Items from a dataset:
=== Begin Enclosure ===

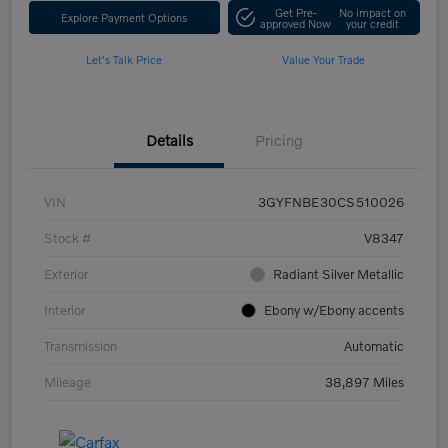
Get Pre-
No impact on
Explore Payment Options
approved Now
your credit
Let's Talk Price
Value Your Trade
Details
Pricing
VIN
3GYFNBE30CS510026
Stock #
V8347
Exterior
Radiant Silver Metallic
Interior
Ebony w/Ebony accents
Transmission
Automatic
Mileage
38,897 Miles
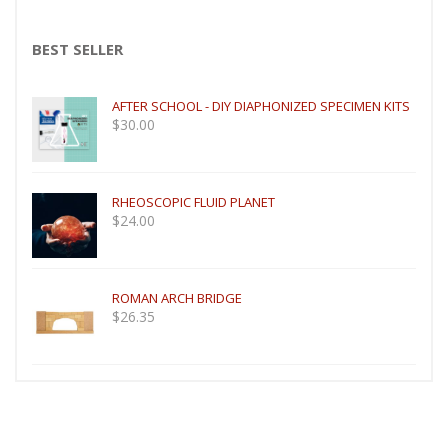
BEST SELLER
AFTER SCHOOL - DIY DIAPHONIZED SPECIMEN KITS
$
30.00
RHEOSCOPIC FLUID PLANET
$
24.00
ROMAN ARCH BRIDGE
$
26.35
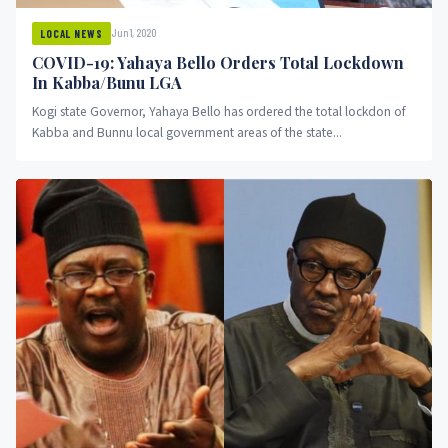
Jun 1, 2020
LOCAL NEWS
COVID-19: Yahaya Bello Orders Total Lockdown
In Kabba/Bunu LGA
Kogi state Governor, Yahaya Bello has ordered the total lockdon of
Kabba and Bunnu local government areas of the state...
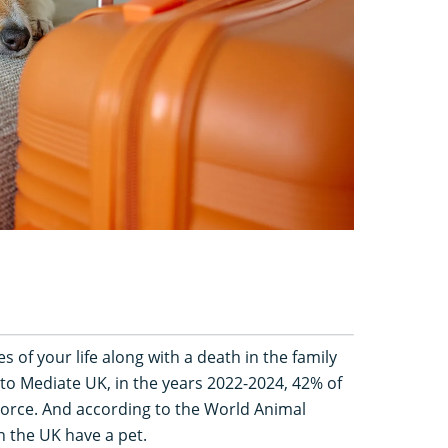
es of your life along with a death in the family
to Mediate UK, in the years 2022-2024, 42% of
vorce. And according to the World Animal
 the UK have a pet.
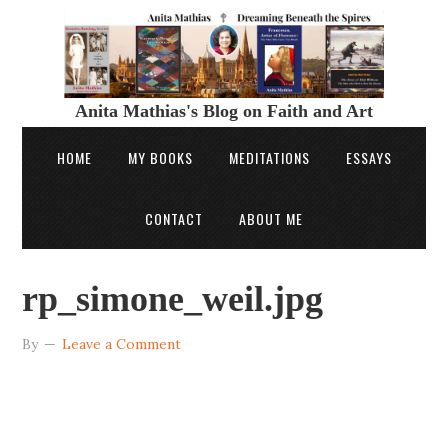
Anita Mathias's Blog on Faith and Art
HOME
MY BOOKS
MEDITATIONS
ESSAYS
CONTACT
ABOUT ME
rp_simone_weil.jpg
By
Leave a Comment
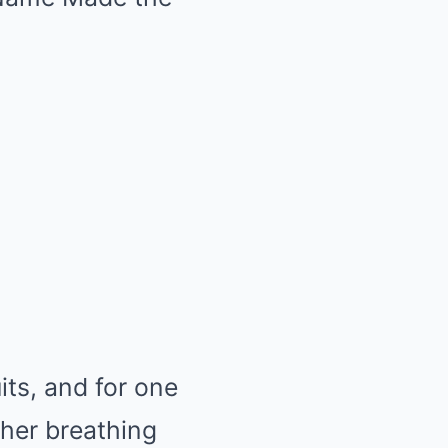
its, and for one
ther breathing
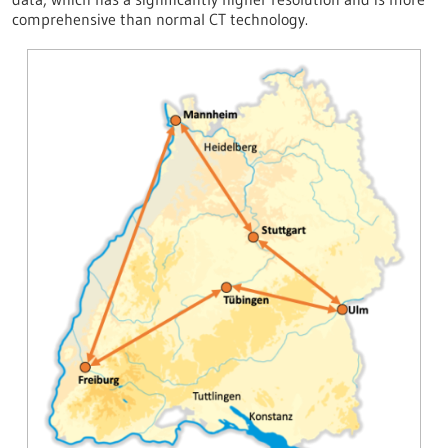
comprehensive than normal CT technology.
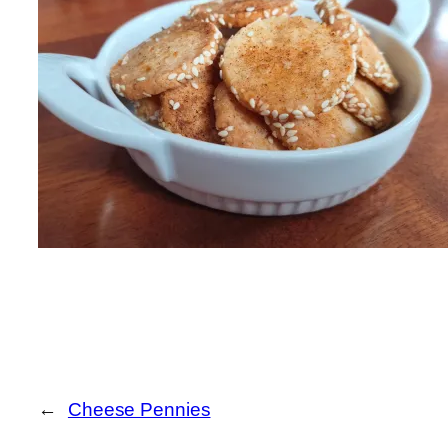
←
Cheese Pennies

=== End Enclosure ===

Would you repeat the entries exactly, keeping the images out?

Get Pre-
No impact on
Explore Payment Options
approved Now
your credit
Let's Talk Price
Value Your Trade
Details
Pricing
VIN
3GYFNBE30CS510026
Stock #
V8347
Exterior
Radiant Silver Metallic
Interior
Ebony w/Ebony accents
Transmission
Automatic
Mileage
38,897 Miles
BEST SELLER
AFTER SCHOOL - DIY DIAPHONIZED SPECIMEN KITS
$
30.00
RHEOSCOPIC FLUID PLANET
$
24.00
ROMAN ARCH BRIDGE
$
26.35
Jun 1, 2020
LOCAL NEWS
COVID-19: Yahaya Bello Orders Total Lockdown
In Kabba/Bunu LGA
Kogi state Governor, Yahaya Bello has ordered the total lockdon of
Kabba and Bunnu local government areas of the state...
es of your life along with a death in the family
to Mediate UK, in the years 2022-2024, 42% of
vorce. And according to the World Animal
 the UK have a pet.
Anita Mathias's Blog on Faith and Art
HOME
MY BOOKS
MEDITATIONS
ESSAYS
CONTACT
ABOUT ME
rp_simone_weil.jpg
By
Leave a Comment
its, and for one
ther breathing
comprehensive than normal CT technology.
←
Cheese Pennies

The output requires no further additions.